ENTRIES SUPPLIED Block Start

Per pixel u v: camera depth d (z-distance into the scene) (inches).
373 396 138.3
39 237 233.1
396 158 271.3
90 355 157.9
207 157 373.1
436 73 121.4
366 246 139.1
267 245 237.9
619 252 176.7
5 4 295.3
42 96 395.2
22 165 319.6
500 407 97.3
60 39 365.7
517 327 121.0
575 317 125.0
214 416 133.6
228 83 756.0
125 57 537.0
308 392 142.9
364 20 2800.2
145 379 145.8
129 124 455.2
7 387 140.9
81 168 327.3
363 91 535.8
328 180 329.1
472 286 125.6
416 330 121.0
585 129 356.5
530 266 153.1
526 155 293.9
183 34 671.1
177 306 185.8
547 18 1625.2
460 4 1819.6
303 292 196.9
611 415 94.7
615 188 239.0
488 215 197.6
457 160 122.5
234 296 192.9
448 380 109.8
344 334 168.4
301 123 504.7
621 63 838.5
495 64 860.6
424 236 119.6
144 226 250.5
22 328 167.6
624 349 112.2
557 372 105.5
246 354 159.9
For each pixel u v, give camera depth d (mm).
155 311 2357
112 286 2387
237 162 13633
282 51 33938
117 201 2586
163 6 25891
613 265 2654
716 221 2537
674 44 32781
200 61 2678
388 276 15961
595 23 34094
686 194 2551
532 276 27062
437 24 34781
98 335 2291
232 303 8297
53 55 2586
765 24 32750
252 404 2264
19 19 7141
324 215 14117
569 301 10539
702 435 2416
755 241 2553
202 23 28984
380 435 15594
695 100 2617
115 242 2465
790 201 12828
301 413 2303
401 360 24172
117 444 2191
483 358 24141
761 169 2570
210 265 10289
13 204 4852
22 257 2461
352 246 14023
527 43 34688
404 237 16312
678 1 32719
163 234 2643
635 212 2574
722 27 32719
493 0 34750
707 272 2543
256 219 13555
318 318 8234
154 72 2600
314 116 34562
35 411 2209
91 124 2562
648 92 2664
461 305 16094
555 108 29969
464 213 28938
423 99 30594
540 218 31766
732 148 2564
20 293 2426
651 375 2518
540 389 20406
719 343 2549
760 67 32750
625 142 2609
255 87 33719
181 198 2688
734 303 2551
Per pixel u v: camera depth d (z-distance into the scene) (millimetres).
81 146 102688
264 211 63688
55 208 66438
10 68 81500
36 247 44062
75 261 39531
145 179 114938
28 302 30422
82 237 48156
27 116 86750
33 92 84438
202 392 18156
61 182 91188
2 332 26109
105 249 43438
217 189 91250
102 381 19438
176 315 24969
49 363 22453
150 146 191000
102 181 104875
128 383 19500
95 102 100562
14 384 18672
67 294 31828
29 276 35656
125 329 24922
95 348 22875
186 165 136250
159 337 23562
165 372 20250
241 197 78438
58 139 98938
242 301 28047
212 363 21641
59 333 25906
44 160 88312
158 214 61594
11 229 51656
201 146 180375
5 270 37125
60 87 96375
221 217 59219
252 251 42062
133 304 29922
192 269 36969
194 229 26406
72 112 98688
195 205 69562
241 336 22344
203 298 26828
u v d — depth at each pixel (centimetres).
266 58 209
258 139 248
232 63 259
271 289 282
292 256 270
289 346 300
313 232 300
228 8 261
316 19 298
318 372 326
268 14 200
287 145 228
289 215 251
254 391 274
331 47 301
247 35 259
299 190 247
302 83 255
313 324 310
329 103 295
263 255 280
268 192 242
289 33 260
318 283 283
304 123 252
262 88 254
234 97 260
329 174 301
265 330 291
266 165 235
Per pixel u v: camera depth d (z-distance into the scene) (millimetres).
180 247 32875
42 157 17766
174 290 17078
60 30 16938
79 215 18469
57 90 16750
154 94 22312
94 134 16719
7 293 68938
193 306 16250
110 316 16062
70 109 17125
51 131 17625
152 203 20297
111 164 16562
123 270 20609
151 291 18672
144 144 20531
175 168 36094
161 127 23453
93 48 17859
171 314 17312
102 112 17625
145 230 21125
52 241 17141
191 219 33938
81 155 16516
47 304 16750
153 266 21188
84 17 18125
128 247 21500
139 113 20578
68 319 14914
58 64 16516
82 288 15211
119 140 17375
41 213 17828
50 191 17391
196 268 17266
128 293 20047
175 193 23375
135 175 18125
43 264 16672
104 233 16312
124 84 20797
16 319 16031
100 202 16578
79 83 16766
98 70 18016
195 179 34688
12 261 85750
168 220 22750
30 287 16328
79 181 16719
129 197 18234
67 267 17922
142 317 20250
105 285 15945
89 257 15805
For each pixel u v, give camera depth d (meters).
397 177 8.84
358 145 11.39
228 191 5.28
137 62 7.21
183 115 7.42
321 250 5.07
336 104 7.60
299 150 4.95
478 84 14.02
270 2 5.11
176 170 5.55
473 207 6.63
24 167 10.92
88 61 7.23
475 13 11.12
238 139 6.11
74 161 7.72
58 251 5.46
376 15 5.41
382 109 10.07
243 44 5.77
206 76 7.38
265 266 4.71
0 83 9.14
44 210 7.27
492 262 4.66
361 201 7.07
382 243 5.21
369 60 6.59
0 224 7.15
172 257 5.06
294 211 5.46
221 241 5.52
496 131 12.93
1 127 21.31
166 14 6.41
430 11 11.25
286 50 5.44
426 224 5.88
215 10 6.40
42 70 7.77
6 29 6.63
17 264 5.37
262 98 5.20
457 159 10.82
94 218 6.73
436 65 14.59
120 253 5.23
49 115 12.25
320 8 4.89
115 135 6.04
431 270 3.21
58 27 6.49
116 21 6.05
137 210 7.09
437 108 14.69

ENTRIES SUPPLIED Block End

INSTRUCTIONS TO FOLLOW ::
Within the listing above, the range opens at the line with "102 112 17625" and closes at the line with "430 11 11.25". Reproduce exactly the lines of that range, including both ends.

TASK OUTPUT ::
102 112 17625
145 230 21125
52 241 17141
191 219 33938
81 155 16516
47 304 16750
153 266 21188
84 17 18125
128 247 21500
139 113 20578
68 319 14914
58 64 16516
82 288 15211
119 140 17375
41 213 17828
50 191 17391
196 268 17266
128 293 20047
175 193 23375
135 175 18125
43 264 16672
104 233 16312
124 84 20797
16 319 16031
100 202 16578
79 83 16766
98 70 18016
195 179 34688
12 261 85750
168 220 22750
30 287 16328
79 181 16719
129 197 18234
67 267 17922
142 317 20250
105 285 15945
89 257 15805
For each pixel u v, give camera depth d (meters).
397 177 8.84
358 145 11.39
228 191 5.28
137 62 7.21
183 115 7.42
321 250 5.07
336 104 7.60
299 150 4.95
478 84 14.02
270 2 5.11
176 170 5.55
473 207 6.63
24 167 10.92
88 61 7.23
475 13 11.12
238 139 6.11
74 161 7.72
58 251 5.46
376 15 5.41
382 109 10.07
243 44 5.77
206 76 7.38
265 266 4.71
0 83 9.14
44 210 7.27
492 262 4.66
361 201 7.07
382 243 5.21
369 60 6.59
0 224 7.15
172 257 5.06
294 211 5.46
221 241 5.52
496 131 12.93
1 127 21.31
166 14 6.41
430 11 11.25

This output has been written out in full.